### What you should do
Copy every line that holds the string "shoulder" from the data below.

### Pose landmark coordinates

-*-

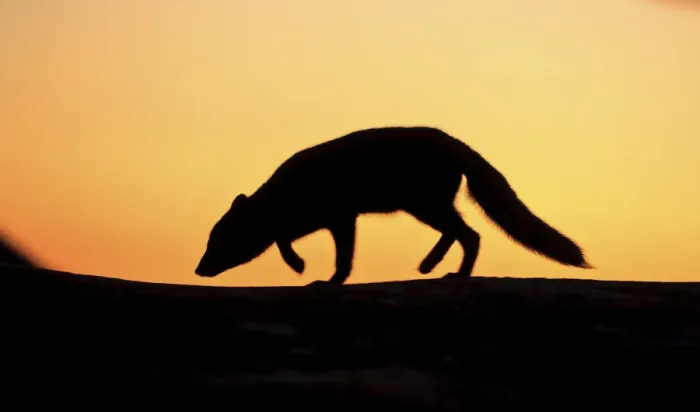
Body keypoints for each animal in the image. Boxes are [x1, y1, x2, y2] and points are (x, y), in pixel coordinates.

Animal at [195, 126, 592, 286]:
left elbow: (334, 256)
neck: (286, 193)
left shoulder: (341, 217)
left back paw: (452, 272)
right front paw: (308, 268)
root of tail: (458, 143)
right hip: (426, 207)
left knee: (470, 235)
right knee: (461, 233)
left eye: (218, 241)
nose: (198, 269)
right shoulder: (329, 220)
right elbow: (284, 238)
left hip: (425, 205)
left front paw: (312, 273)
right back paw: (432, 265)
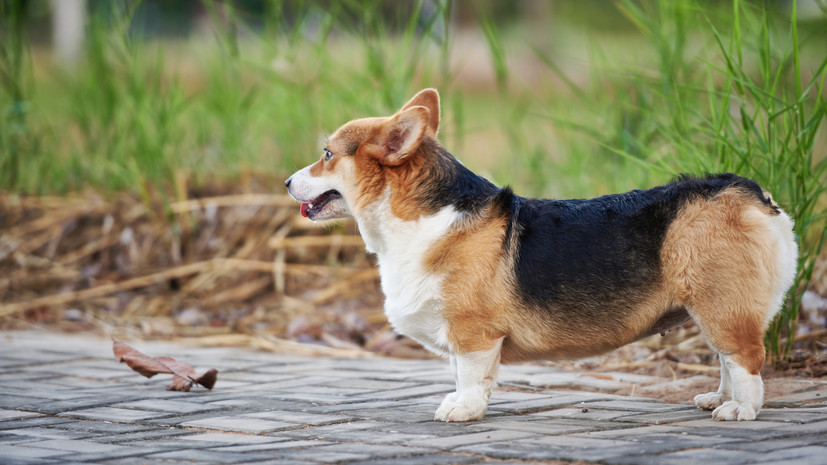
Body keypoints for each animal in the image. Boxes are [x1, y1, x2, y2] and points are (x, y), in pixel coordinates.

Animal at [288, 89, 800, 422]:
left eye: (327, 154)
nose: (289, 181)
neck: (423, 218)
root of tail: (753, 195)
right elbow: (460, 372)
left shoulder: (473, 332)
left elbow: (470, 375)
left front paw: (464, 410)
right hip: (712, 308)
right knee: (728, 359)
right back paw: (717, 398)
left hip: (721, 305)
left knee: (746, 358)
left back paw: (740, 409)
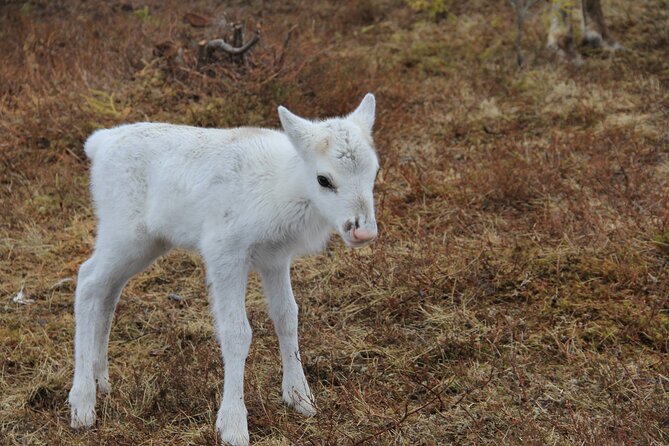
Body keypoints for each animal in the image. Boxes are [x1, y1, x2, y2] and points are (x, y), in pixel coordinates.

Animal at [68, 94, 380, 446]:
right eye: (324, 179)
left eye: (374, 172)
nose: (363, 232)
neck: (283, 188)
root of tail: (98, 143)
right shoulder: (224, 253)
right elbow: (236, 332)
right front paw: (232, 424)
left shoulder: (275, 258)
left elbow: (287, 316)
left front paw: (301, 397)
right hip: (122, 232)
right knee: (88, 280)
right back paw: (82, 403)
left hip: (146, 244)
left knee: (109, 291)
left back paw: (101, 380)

-*-

### Task result
left shoulder: (341, 217)
right shoulder: (329, 220)
left shoulder: (473, 332)
right shoulder: (224, 253)
left shoulder: (275, 258)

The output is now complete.